Task goal: Copy out the lines below, changing every "Beranda" to "Home" and leaving everything else as it is. Omit the pictures from your answer.

Dataset:
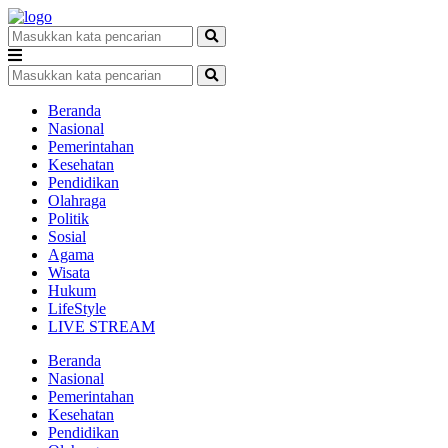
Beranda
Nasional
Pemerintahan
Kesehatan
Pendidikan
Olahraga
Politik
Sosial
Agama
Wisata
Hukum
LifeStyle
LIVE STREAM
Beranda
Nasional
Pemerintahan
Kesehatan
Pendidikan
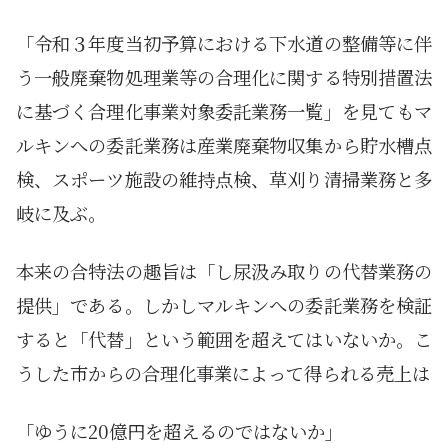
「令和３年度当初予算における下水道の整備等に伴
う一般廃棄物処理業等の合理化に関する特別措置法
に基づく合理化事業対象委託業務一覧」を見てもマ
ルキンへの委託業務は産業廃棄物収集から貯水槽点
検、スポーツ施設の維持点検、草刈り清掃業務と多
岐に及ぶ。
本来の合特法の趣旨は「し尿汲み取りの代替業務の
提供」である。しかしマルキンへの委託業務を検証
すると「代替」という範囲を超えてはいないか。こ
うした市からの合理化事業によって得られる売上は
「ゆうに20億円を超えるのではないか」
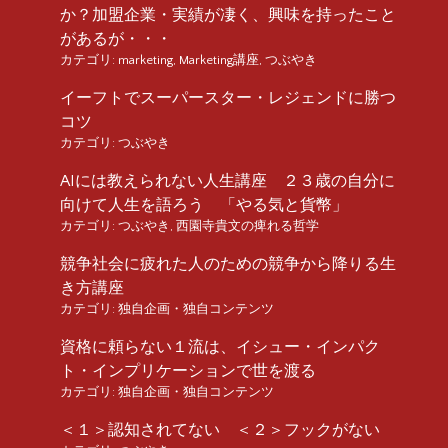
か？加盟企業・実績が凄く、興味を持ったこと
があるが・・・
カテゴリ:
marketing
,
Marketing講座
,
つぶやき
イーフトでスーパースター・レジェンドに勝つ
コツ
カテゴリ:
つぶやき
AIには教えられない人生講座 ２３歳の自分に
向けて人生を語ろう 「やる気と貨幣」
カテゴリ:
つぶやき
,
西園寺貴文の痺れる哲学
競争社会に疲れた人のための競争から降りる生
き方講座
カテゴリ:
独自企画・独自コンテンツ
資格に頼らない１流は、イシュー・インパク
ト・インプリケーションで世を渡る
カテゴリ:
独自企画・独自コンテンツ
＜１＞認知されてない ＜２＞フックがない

Answer for this exercise:
Home
Nasional
Pemerintahan
Kesehatan
Pendidikan
Olahraga
Politik
Sosial
Agama
Wisata
Hukum
LifeStyle
LIVE STREAM
Home
Nasional
Pemerintahan
Kesehatan
Pendidikan
「令和３年度当初予算における下水道の整備等に伴
う一般廃棄物処理業等の合理化に関する特別措置法
に基づく合理化事業対象委託業務一覧」を見てもマ
ルキンへの委託業務は産業廃棄物収集から貯水槽点
検、スポーツ施設の維持点検、草刈り清掃業務と多
岐に及ぶ。
本来の合特法の趣旨は「し尿汲み取りの代替業務の
提供」である。しかしマルキンへの委託業務を検証
すると「代替」という範囲を超えてはいないか。こ
うした市からの合理化事業によって得られる売上は
「ゆうに20億円を超えるのではないか」
か？加盟企業・実績が凄く、興味を持ったこと
があるが・・・
カテゴリ:
marketing
,
Marketing講座
,
つぶやき
イーフトでスーパースター・レジェンドに勝つ
コツ
カテゴリ:
つぶやき
AIには教えられない人生講座 ２３歳の自分に
向けて人生を語ろう 「やる気と貨幣」
カテゴリ:
つぶやき
,
西園寺貴文の痺れる哲学
競争社会に疲れた人のための競争から降りる生
き方講座
カテゴリ:
独自企画・独自コンテンツ
資格に頼らない１流は、イシュー・インパク
ト・インプリケーションで世を渡る
カテゴリ:
独自企画・独自コンテンツ
＜１＞認知されてない ＜２＞フックがない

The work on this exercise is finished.